### Quoted passage
<<<<
It's not news that French wine isn't always as good as it thinks it is, or that British pub design is largely execrable, or that government policy now and always has been a mix of prejudice, self-interest, and incompetence. Perhaps, if Barr had followed his generally sensible observations on the futility of attempting to ban or control our private pleasures to their logical conclusion - never mind the licensing laws being absurd, let's legalise every other drug too - he might have put a few more backs up. But he doesn't go that far. So he'll upset the Americans, about whom he's snobbishly rude (no cultural heritage, have they?) and he'll certainly upset the health lobby, because he skates pretty lightly over the more injurious effects of alcohol in contemporary society. But the general reader will not otherwise find much to disagree with.
That does depend, of course, on how far the general reader gets. Drink is compendiously knowledgeable and sporadically enjoyable, but it's also rambling and ill-arranged. A chapter entitled "For All The Tea in China", for example, covers not only tea but also the gin age, taxation policy in the Single Market, smuggling, coffee, chicory, cider and an incomplete history of South African and Antipodean wines. One result of this grab- bag method is repetition; the gin age, the rise and fall of milk and coffee bars, or the fact that the English drank oceans of port in the 18th century, are all covered at least twice.
The recent model for this kind of book - taking a subject, and building a discursive social history around it - is Bill Bryson's Made In America. That book has its longueurs too, but is saved by Bryson's zest and his fascination with character. Though Barr's subject is drink instead of language, his tone is altogether more dry. Early on we meet the Regency sportsman John Mytton who, after drinking six bottles of port a day for a dozen years, died at the age of 37; a man who once tried to "frighten away" an attack of the hiccoughs by setting fire to his nightshirt. In later pages, one cries out for a few more such sodden eccentrics to lend spice to the heavy freight of facts - but they don't arrive. Nor would Bryson have allowed one Jacob Schweppe, making soda water in Geneva 200 years ago, to pass by in one sentence; he would have told us at least a little bit about him.
Barr is more diligent, and has some of his better moments, when he's debunking the marketeers - from the myth of the blind monk Dom Perignon, to the spurious claims of "canned draught" - or taking a sly dig at our fads. The absurdities of the mineral water business get a firm working over; as for decaf, if you're worried it'll give you cancer, stop worrying, because to get through the quantities of carcinogen that did for the lab mice, you'd need to be on 20 million cups a day.
>>>>
### Data shown
<<<<
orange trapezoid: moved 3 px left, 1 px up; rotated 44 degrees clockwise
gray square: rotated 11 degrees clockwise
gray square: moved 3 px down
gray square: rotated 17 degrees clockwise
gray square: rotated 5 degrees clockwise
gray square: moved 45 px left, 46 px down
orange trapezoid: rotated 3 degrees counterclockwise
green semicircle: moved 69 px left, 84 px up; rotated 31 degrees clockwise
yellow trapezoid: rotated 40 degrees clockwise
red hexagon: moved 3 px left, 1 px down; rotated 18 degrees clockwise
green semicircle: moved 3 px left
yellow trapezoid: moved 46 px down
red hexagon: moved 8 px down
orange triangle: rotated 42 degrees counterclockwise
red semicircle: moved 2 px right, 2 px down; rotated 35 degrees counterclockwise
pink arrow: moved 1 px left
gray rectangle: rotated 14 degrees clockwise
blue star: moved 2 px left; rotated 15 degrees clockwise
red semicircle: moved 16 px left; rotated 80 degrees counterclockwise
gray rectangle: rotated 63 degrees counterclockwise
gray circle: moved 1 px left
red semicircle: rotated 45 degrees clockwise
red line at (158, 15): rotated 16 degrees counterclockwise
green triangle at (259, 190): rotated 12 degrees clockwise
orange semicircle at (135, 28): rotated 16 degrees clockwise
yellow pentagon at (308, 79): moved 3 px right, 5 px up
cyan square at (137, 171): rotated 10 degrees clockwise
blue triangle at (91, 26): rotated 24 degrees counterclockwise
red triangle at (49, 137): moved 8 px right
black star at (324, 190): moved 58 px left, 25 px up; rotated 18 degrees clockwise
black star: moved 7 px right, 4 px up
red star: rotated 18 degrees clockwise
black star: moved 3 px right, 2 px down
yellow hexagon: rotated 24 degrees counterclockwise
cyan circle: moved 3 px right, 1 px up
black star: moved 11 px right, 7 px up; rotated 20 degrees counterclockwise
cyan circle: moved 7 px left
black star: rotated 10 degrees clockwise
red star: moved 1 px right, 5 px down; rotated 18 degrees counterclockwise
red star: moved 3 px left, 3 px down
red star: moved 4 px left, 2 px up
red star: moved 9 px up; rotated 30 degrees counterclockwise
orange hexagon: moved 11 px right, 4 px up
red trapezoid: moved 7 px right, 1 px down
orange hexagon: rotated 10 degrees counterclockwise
>>>>
### What you need to do
Quote the book review, starting at the words "That does depend, of" and stopping after "at least twice.". The material comes from a different source than the book review.

### Reply
That does depend, of course, on how far the general reader gets. Drink is compendiously knowledgeable and sporadically enjoyable, but it's also rambling and ill-arranged. A chapter entitled "For All The Tea in China", for example, covers not only tea but also the gin age, taxation policy in the Single Market, smuggling, coffee, chicory, cider and an incomplete history of South African and Antipodean wines. One result of this grab- bag method is repetition; the gin age, the rise and fall of milk and coffee bars, or the fact that the English drank oceans of port in the 18th century, are all covered at least twice.